WHAT THE TASK REQUIRES:
Go through the entries below and collect each line with the string "userSpaceOnUse" in it.

[Stored items]
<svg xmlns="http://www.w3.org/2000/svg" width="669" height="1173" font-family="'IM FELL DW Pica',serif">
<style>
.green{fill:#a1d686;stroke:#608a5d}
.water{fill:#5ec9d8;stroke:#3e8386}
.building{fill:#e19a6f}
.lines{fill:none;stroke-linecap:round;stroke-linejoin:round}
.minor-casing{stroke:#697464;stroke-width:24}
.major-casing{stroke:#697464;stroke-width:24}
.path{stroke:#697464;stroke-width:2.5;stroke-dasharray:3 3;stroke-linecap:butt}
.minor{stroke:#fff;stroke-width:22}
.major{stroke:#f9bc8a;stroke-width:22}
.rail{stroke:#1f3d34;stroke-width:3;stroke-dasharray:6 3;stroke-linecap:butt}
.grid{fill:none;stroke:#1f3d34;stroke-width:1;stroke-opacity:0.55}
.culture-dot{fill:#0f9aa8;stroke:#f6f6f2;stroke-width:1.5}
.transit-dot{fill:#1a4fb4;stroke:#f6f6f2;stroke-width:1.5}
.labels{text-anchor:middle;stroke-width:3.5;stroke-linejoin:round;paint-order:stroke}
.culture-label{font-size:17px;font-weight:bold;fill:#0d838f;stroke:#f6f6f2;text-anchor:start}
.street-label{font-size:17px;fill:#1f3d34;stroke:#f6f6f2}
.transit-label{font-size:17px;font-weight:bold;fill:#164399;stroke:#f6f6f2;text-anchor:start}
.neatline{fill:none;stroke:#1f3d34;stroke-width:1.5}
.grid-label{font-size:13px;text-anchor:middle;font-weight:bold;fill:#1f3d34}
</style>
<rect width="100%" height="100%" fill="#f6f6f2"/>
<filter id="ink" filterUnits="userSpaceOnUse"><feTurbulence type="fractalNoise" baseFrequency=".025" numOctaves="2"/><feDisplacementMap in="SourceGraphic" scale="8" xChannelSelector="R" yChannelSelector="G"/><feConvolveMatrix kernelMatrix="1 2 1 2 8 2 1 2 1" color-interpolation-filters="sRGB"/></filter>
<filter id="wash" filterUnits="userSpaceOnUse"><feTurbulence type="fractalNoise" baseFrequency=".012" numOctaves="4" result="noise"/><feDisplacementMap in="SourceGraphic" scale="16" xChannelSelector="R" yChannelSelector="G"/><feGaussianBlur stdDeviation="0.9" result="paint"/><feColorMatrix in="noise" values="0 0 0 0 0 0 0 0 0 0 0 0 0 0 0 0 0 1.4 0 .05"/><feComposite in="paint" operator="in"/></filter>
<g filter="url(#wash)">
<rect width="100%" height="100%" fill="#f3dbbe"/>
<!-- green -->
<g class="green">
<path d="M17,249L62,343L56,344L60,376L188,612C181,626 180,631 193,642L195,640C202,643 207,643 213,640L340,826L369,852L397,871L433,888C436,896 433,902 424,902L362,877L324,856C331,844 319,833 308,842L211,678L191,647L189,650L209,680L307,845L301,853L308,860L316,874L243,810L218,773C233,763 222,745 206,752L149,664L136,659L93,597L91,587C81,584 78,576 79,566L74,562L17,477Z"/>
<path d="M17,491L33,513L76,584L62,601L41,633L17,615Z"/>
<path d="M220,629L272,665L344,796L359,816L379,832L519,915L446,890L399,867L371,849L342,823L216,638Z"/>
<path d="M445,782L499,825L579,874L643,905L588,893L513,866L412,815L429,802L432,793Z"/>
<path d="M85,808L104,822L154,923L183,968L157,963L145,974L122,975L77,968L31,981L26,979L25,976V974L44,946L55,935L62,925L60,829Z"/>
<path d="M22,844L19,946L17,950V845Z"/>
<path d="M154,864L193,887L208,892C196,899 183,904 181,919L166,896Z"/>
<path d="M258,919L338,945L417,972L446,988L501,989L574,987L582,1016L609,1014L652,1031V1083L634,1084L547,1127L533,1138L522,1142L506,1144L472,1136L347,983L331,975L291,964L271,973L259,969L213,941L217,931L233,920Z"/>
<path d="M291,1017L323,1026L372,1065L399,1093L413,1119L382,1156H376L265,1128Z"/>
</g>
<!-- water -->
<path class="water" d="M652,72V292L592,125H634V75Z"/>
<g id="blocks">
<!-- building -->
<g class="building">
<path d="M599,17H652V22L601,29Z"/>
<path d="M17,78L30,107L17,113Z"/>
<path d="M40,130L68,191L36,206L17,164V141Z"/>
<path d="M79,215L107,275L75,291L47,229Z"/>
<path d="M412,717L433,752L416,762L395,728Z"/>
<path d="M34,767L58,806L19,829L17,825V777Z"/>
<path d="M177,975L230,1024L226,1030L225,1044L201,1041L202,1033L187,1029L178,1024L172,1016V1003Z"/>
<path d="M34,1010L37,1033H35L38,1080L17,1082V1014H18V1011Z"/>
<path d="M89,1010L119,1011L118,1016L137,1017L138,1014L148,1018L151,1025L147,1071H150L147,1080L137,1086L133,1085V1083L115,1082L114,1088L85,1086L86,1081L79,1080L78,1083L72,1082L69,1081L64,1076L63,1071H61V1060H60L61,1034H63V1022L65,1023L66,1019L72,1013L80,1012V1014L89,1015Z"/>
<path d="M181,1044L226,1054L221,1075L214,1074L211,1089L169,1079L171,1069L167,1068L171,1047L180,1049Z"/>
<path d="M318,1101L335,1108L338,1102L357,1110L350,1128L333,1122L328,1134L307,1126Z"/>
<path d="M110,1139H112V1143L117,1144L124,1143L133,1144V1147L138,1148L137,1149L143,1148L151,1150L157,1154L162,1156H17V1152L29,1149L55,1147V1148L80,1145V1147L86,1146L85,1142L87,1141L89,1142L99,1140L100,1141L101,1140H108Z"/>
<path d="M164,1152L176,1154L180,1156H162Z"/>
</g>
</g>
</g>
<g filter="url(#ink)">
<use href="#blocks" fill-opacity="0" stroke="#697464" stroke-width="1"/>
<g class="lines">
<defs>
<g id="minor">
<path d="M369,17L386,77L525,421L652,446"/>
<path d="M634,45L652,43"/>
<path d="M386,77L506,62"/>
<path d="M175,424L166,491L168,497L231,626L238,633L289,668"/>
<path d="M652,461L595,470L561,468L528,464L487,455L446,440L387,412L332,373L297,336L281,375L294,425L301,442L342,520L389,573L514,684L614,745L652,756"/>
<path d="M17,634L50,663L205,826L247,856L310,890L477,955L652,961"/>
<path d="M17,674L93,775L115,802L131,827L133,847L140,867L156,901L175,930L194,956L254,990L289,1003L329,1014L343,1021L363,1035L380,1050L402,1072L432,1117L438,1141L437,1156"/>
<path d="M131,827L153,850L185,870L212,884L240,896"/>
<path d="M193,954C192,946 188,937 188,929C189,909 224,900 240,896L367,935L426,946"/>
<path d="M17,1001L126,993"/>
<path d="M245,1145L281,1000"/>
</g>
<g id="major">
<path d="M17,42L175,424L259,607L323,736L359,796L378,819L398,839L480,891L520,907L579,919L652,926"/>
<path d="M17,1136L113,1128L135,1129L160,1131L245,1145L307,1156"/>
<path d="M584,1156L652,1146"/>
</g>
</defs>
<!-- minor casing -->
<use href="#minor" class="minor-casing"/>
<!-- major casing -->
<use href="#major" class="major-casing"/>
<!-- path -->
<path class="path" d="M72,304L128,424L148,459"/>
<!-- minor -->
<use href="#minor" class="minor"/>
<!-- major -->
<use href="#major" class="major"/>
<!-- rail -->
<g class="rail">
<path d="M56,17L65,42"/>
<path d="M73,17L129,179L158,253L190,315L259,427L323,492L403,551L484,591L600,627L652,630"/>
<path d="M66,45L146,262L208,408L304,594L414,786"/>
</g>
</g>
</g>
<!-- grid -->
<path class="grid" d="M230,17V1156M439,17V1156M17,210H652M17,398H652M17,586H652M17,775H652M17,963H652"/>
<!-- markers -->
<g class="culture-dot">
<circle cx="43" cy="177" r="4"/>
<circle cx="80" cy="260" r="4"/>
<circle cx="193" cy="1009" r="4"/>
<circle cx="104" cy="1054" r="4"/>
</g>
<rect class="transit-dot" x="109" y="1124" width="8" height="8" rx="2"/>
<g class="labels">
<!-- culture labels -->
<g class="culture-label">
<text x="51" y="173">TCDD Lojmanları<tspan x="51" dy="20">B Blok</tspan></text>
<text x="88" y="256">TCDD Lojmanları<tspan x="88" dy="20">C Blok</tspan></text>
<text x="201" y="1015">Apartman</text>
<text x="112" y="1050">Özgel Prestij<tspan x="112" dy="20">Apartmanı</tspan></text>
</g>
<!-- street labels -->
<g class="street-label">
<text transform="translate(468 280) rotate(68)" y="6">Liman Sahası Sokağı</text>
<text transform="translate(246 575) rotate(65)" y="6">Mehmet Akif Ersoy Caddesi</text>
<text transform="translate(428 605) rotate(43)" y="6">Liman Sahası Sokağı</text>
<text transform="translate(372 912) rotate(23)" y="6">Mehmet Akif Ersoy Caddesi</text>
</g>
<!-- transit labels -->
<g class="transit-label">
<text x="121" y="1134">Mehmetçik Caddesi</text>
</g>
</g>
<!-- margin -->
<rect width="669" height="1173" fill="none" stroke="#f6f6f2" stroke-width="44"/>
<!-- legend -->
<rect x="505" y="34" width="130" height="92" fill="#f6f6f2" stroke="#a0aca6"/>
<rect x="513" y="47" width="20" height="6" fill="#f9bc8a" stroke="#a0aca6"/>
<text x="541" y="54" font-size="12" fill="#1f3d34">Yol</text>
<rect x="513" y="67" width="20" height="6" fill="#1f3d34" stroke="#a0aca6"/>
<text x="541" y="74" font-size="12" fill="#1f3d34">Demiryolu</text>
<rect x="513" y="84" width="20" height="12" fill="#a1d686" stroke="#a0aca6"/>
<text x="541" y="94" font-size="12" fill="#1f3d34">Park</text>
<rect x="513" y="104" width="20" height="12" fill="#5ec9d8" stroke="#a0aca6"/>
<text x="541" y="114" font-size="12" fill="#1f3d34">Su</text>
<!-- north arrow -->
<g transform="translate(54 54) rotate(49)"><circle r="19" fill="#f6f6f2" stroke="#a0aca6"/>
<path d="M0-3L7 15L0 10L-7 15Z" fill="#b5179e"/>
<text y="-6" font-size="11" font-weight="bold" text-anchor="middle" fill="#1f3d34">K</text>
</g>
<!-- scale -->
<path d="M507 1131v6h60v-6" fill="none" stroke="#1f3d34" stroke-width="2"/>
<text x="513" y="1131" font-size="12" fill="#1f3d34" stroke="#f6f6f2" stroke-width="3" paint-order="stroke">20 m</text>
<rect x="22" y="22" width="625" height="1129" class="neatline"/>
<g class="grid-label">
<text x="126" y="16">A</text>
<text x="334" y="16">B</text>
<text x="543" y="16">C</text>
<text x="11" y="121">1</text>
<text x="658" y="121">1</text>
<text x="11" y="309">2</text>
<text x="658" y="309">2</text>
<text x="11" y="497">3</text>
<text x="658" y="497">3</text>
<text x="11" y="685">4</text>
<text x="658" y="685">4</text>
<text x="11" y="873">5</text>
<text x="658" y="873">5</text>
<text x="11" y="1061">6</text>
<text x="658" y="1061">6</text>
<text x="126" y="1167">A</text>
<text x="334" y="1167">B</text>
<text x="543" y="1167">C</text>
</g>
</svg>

SOLUTION TO THIS TASK:
<filter id="ink" filterUnits="userSpaceOnUse"><feTurbulence type="fractalNoise" baseFrequency=".025" numOctaves="2"/><feDisplacementMap in="SourceGraphic" scale="8" xChannelSelector="R" yChannelSelector="G"/><feConvolveMatrix kernelMatrix="1 2 1 2 8 2 1 2 1" color-interpolation-filters="sRGB"/></filter>
<filter id="wash" filterUnits="userSpaceOnUse"><feTurbulence type="fractalNoise" baseFrequency=".012" numOctaves="4" result="noise"/><feDisplacementMap in="SourceGraphic" scale="16" xChannelSelector="R" yChannelSelector="G"/><feGaussianBlur stdDeviation="0.9" result="paint"/><feColorMatrix in="noise" values="0 0 0 0 0 0 0 0 0 0 0 0 0 0 0 0 0 1.4 0 .05"/><feComposite in="paint" operator="in"/></filter>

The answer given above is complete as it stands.